[[ TASK INPUTS open ]]

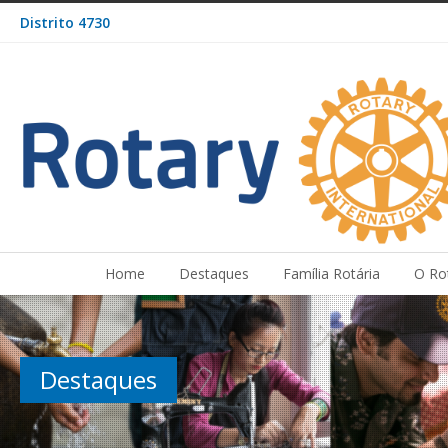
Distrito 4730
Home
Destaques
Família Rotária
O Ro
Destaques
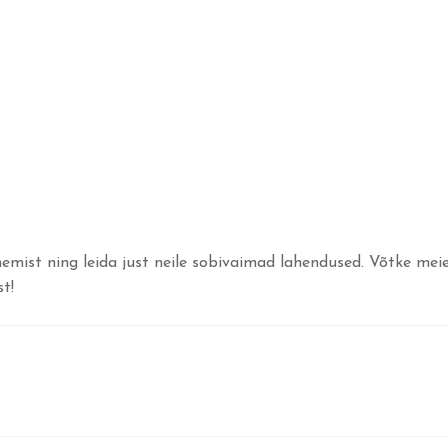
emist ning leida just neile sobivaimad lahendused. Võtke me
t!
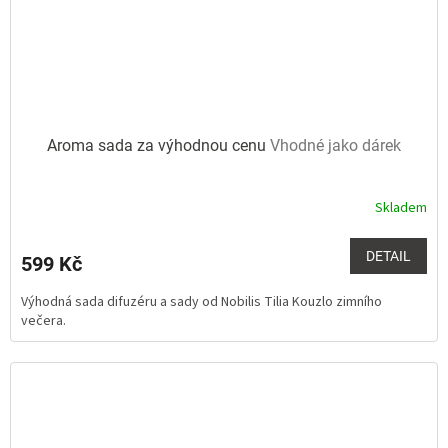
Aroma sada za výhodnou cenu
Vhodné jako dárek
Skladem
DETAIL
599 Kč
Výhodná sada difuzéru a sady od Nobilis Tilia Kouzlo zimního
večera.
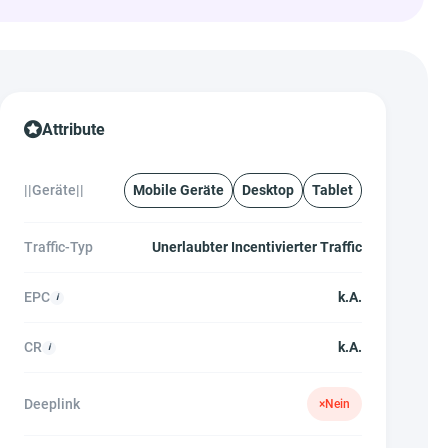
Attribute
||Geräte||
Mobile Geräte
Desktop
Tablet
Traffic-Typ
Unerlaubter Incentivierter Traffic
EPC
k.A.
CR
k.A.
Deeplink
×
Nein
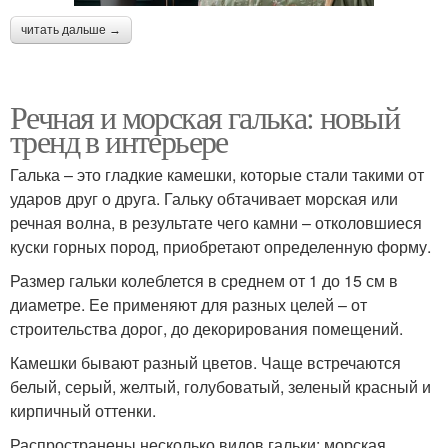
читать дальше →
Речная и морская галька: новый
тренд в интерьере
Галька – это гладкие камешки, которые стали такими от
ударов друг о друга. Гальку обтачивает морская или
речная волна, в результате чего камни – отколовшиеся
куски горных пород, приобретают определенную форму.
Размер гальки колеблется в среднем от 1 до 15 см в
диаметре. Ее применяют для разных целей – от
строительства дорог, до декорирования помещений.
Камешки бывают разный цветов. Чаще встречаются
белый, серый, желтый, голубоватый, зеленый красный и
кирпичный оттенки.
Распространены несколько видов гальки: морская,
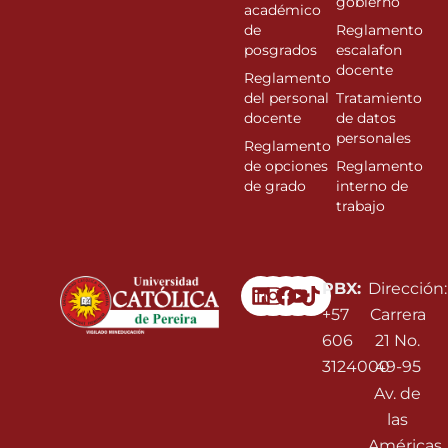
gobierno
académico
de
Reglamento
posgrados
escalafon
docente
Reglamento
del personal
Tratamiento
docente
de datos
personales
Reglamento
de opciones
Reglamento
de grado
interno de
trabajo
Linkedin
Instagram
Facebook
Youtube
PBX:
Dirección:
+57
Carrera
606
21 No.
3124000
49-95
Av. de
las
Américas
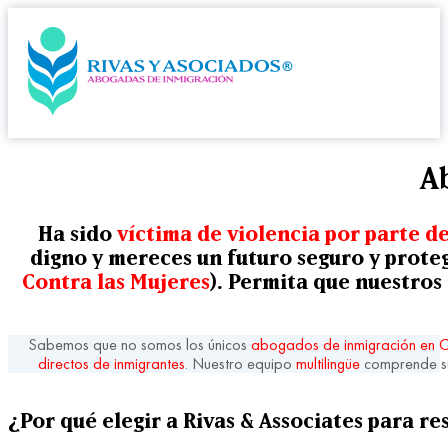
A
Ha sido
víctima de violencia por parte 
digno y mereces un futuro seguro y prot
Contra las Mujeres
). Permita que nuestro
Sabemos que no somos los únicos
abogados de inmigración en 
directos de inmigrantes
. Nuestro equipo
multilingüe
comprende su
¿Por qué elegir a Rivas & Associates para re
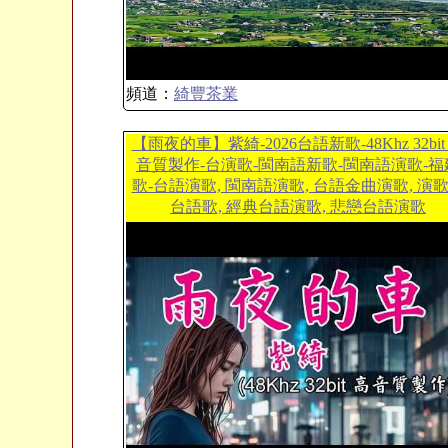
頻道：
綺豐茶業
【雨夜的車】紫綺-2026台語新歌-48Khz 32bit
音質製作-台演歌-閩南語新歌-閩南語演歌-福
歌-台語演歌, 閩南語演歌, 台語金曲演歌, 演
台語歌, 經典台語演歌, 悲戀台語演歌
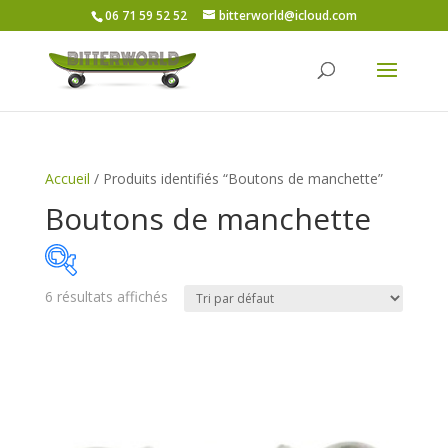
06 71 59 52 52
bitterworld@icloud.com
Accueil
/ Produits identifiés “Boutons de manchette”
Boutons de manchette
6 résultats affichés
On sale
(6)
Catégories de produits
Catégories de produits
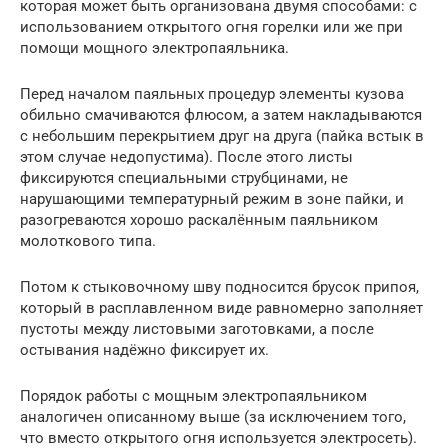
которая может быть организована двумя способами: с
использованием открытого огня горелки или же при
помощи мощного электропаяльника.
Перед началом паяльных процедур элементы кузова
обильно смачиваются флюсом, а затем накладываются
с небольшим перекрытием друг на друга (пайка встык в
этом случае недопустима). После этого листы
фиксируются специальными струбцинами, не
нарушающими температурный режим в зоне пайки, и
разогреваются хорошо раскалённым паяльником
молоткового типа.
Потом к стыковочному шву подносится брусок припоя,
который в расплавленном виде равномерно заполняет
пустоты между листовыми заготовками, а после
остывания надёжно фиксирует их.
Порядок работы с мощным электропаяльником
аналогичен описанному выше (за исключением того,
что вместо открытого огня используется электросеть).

[[ TASK INPUTS closed ]]

* [TO DO]: Reproduce all the text in the data above line for line, leaving out the pictures.

* [TASK RESULT]:
Distrito 4730
Home
Destaques
Família Rotária
O Ro
Destaques
emist ning leida just neile sobivaimad lahendused. Võtke me
t!
Aroma sada za výhodnou cenu
Vhodné jako dárek
Skladem
DETAIL
599 Kč
Výhodná sada difuzéru a sady od Nobilis Tilia Kouzlo zimního
večera.
Attribute
||Geräte||
Mobile Geräte
Desktop
Tablet
Traffic-Typ
Unerlaubter Incentivierter Traffic
EPC
k.A.
CR
k.A.
Deeplink
×
Nein
читать дальше →
Речная и морская галька: новый
тренд в интерьере
Галька – это гладкие камешки, которые стали такими от
ударов друг о друга. Гальку обтачивает морская или
речная волна, в результате чего камни – отколовшиеся
куски горных пород, приобретают определенную форму.
Размер гальки колеблется в среднем от 1 до 15 см в
диаметре. Ее применяют для разных целей – от
строительства дорог, до декорирования помещений.
Камешки бывают разный цветов. Чаще встречаются
белый, серый, желтый, голубоватый, зеленый красный и
кирпичный оттенки.
Распространены несколько видов гальки: морская,
gobierno
académico
de
Reglamento
posgrados
escalafon
docente
Reglamento
del personal
Tratamiento
docente
de datos
personales
Reglamento
de opciones
Reglamento
de grado
interno de
trabajo
Linkedin
Instagram
Facebook
Youtube
PBX:
Dirección:
+57
Carrera
606
21 No.
3124000
49-95
Av. de
las
Américas
A
Ha sido
víctima de violencia por parte 
digno y mereces un futuro seguro y prot
Contra las Mujeres
). Permita que nuestro
Sabemos que no somos los únicos
abogados de inmigración en 
directos de inmigrantes
. Nuestro equipo
multilingüe
comprende su
¿Por qué elegir a Rivas & Associates para re
頻道：
綺豐茶業
【雨夜的車】紫綺-2026台語新歌-48Khz 32bit
音質製作-台演歌-閩南語新歌-閩南語演歌-福
歌-台語演歌, 閩南語演歌, 台語金曲演歌, 演
台語歌, 經典台語演歌, 悲戀台語演歌
06 71 59 52 52
bitterworld@icloud.com
Accueil
/ Produits identifiés “Boutons de manchette”
Boutons de manchette
6 résultats affichés
On sale
(6)
Catégories de produits
Catégories de produits
которая может быть организована двумя способами: с
использованием открытого огня горелки или же при
помощи мощного электропаяльника.
Перед началом паяльных процедур элементы кузова
обильно смачиваются флюсом, а затем накладываются
с небольшим перекрытием друг на друга (пайка встык в
этом случае недопустима). После этого листы
фиксируются специальными струбцинами, не
нарушающими температурный режим в зоне пайки, и
разогреваются хорошо раскалённым паяльником
молоткового типа.
Потом к стыковочному шву подносится брусок припоя,
который в расплавленном виде равномерно заполняет
пустоты между листовыми заготовками, а после
остывания надёжно фиксирует их.
Порядок работы с мощным электропаяльником
аналогичен описанному выше (за исключением того,
что вместо открытого огня используется электросеть).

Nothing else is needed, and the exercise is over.